Blockade of PDGFR-β signaling inhibits maturation of DPSC-derived blood vessels in vitro and in vivo. (A) 10000–50000 DPSC or HUASMC were cultured with α-MEM supplemented with 5% FBS in presence of 0–25 nM Ki11502. After 4 days, the number of cells were counted under microscopic evaluation. (B,C) 10000 DPSC were plated in growth factor-reduced Matrigel-coated wells and cultured with EGM2-MV + 50 ng/ml VEGF in presence of 0 or 25 nM Ki11502 (PDGFR inhibitor) for indicated time points. Photomicrographs of capillary-like sprouts.
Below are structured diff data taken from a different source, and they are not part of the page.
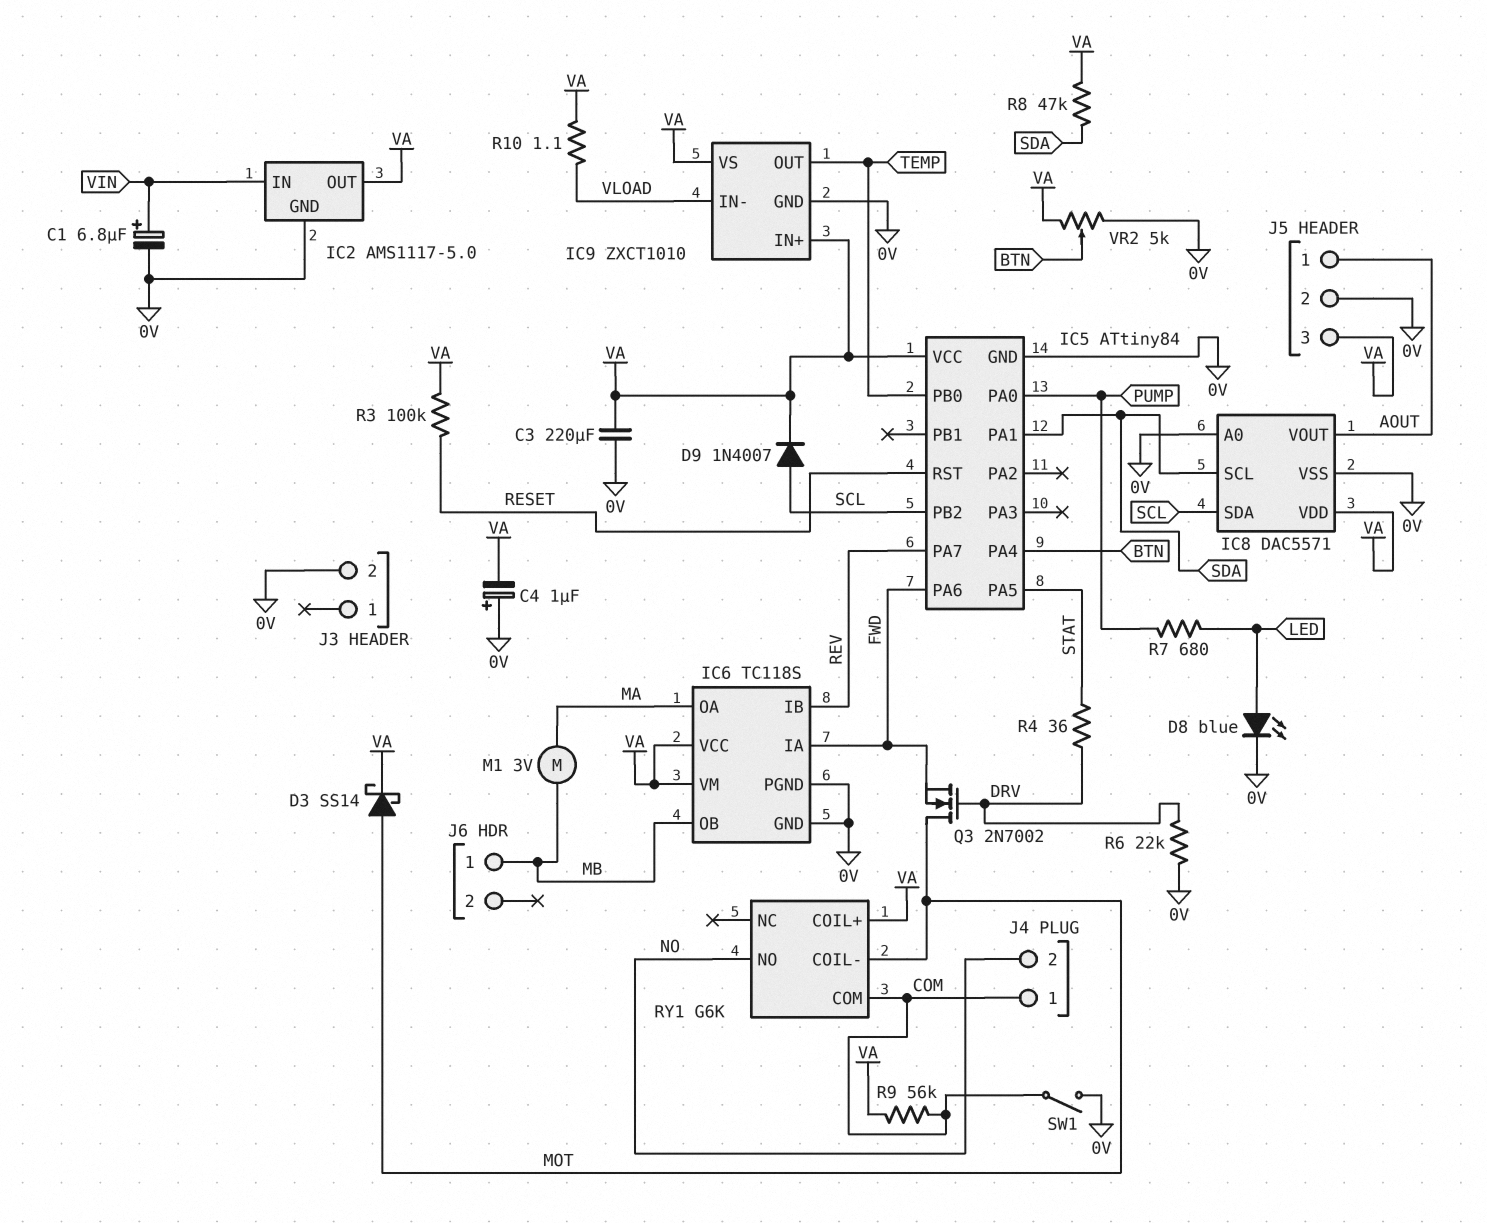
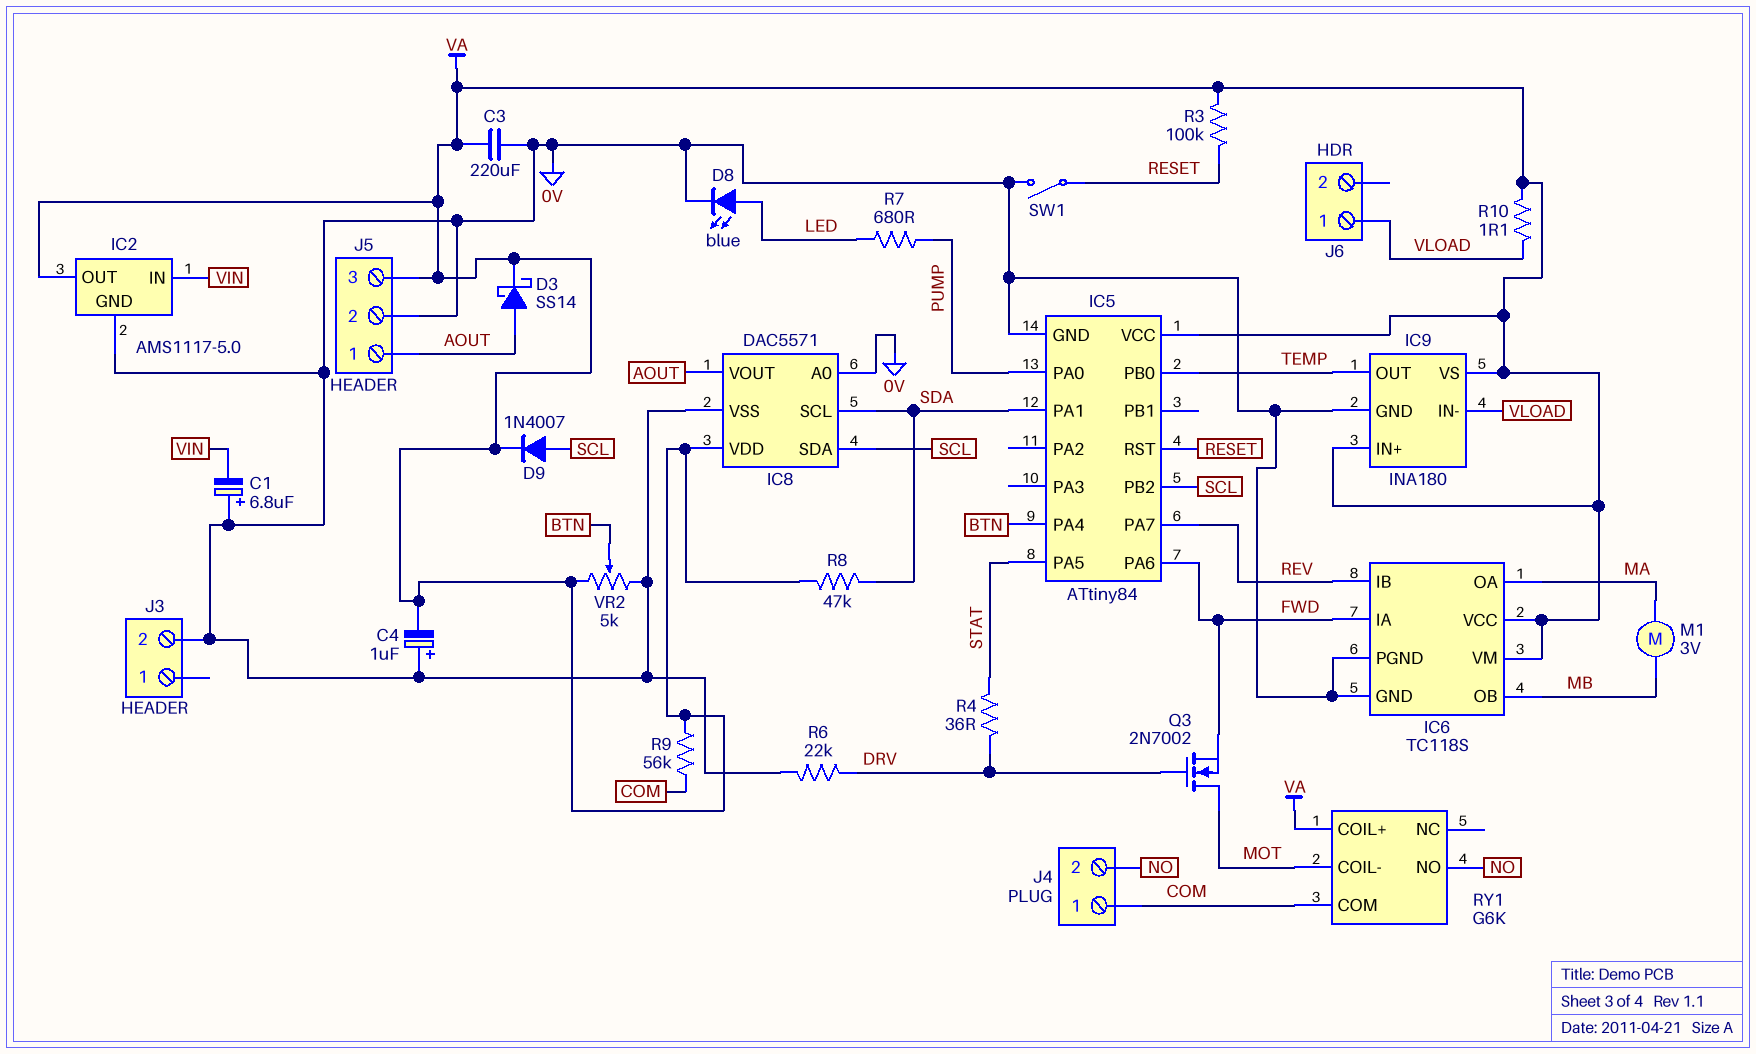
C1: 6.8uF (plus VIN, minus 0V) -> 6.8uF (plus 0V, minus VIN)
D3: schottky SS14 (A MOT, K VA) -> schottky SS14 (A AOUT, K VA)
IC9: ZXCT1010 -> INA180
J6 pin 1: MB -> VLOAD
SW1: switch (0V, COM) -> switch (0V, RESET)

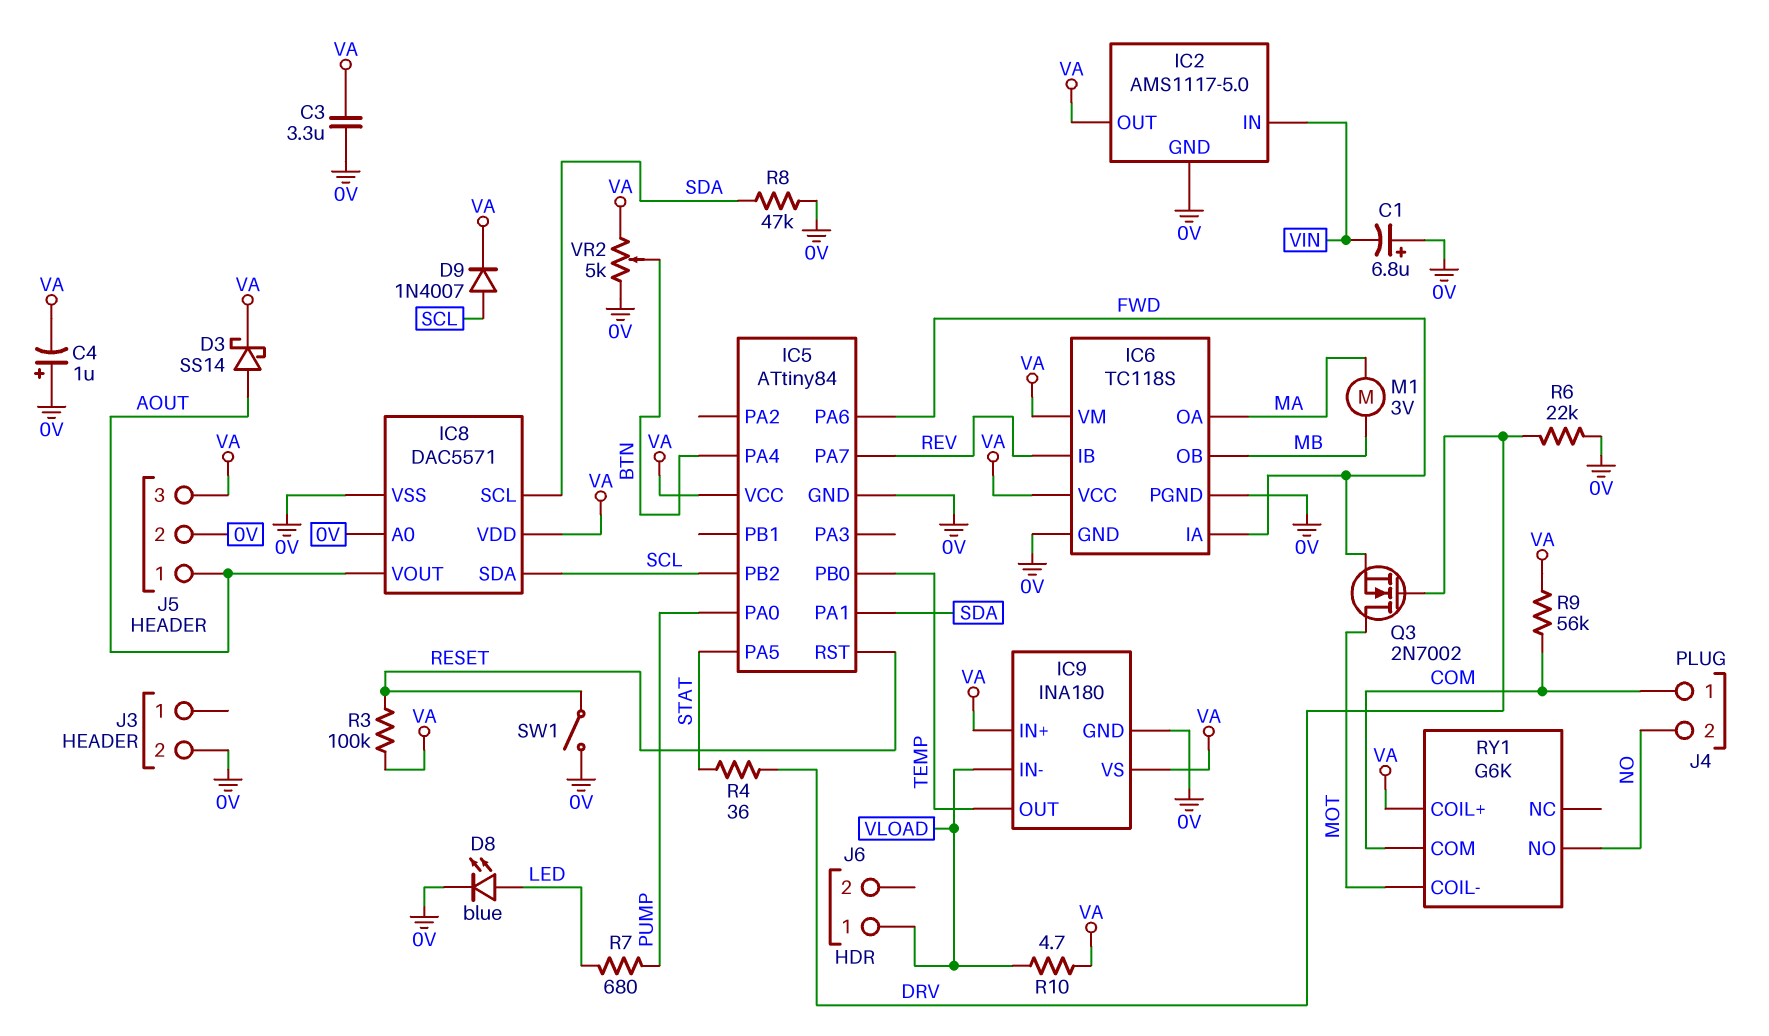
C3: 220uF (0V, VA) -> 3.3uF (0V, VA)
R8: 47k (SDA, VA) -> 47k (0V, SDA)
R10: 1.1 (VA, VLOAD) -> 4.7 (VA, VLOAD)

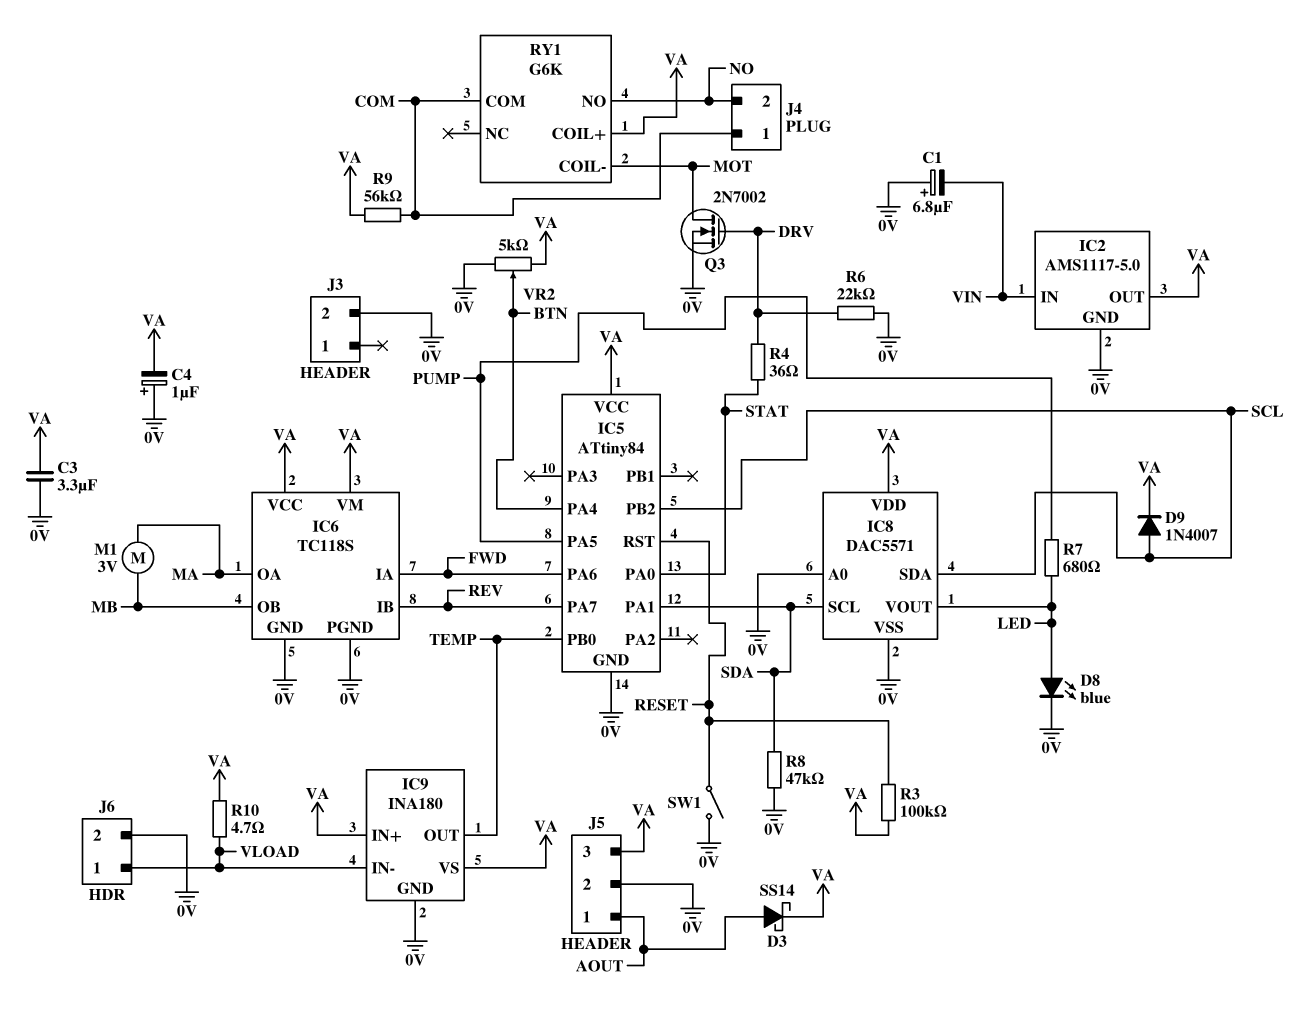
IC5 pin PA0: PUMP -> STAT
IC5 pin PA5: STAT -> PUMP
IC8 pin VOUT: AOUT -> LED
J6 pin 2: none -> 0V
Q3: NMOS 2N7002 (G DRV, D MOT, S FWD) -> NMOS 2N7002 (G DRV, D MOT, S 0V)

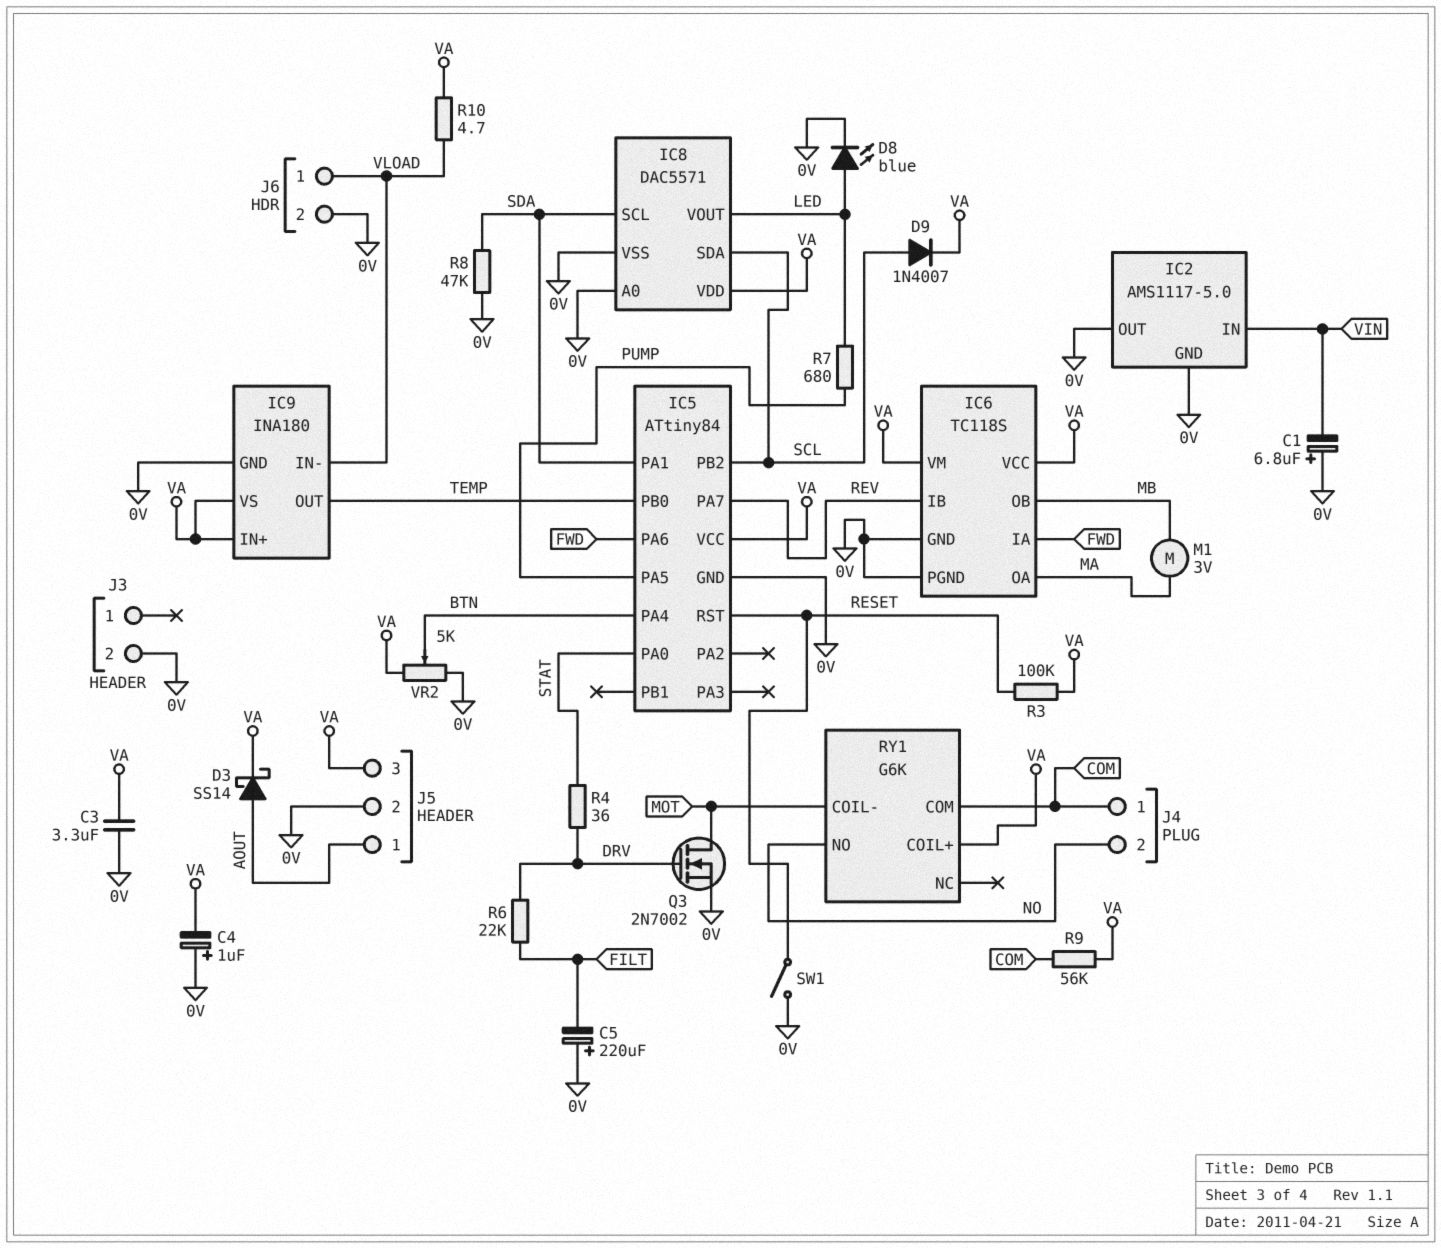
C5: none -> 220uF (plus 0V, minus FILT)
IC2 pin OUT: VA -> 0V
R6: 22k (0V, DRV) -> 22k (DRV, FILT)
Scale bar: 100 µm. (C) Graph depicting the number of capillary-like sprouts from (B). (D,E) DPSC (green) and HUASMC (red) were seeded in Matrigel-coated plates and cultured with α-MEM supplemented with 5% FBS in presence of 20 ng/ml bFGF and PDGF-BB in the presence of 25 nM Ki11502 for indicated time points. Vascular networks were photographed. Scale bar: 100 µm. (E) Graph depicting the percentage of HUASMC cells in direct contact with DPSC cells as a fraction of the total number of HUASMC cells in the microscopic field. Asterisks depict p < 0.001. (F,G) 1000000 GFP-transduced DPSC cells were seeded in scaffolds and transplanted into the subcutaneous space of immunodeficient mice. After 3 weeks, mice (n = 5 per group) were treated with vehicle (control) or with 5 mg/kg Ki11502 by oral gavage, once a day for 7 days. After 4 weeks, mice were euthanized, scaffolds were removed, fixed, and prepared for HE and immunofluorescence staining. (F) Immunofluorescence for GFP (DPSC, green) and SMA-α (mouse mural cells, red) double staining. (G) Graph depicting the percentage of blood vessels covered by SMA-α cells as compared to total blood vessels from (F). Asterisk depicts p < 0.001.